Aim of the task » Find every line in the listing below that contains the word "mots", and copy each of those lines. Letter case matters.

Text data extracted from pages
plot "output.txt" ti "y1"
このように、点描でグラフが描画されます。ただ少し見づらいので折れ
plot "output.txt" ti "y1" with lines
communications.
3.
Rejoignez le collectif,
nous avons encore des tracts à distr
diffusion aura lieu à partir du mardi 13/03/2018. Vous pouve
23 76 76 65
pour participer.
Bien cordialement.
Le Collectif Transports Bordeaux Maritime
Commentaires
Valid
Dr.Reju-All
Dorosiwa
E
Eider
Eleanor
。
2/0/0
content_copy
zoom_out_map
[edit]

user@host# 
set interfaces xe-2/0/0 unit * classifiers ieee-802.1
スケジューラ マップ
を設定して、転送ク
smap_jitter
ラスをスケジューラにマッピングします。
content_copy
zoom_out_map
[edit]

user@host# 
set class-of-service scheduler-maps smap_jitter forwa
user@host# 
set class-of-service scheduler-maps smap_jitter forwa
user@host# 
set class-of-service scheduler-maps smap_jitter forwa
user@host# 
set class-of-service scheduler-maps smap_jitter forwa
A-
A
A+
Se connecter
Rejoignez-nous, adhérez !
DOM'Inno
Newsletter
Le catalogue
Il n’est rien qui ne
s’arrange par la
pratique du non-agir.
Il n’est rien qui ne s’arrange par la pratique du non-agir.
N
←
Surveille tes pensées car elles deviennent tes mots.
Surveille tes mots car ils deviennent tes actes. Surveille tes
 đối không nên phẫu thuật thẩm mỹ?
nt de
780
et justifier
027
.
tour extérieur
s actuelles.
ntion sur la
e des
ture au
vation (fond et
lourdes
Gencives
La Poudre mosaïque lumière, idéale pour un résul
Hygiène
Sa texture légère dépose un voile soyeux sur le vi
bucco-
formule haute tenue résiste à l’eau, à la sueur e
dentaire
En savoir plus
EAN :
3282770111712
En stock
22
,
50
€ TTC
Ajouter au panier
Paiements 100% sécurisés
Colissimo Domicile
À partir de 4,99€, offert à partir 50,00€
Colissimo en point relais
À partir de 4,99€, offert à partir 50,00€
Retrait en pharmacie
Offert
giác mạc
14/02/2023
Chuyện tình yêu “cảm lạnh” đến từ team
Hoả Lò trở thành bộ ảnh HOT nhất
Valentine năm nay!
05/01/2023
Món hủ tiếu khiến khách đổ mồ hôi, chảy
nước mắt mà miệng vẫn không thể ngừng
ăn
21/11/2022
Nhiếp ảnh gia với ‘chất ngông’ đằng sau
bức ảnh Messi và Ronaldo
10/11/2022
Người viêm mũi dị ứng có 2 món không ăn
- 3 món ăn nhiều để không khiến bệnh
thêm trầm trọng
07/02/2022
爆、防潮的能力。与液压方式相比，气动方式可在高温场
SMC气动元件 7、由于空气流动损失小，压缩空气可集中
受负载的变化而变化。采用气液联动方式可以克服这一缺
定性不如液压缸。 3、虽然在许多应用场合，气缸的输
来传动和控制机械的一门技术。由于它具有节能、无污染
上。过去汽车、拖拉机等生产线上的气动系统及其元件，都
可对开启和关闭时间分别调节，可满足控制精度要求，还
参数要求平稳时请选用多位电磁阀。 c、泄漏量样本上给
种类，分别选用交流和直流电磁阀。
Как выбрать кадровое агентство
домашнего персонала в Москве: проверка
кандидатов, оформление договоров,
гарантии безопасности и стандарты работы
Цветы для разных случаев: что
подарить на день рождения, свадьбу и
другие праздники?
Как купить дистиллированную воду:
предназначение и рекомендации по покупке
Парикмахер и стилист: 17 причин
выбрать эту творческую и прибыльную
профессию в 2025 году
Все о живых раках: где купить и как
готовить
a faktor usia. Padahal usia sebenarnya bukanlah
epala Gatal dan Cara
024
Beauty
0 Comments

Solution to this problem »
Surveille tes pensées car elles deviennent tes mots.
Surveille tes mots car ils deviennent tes actes. Surveille tes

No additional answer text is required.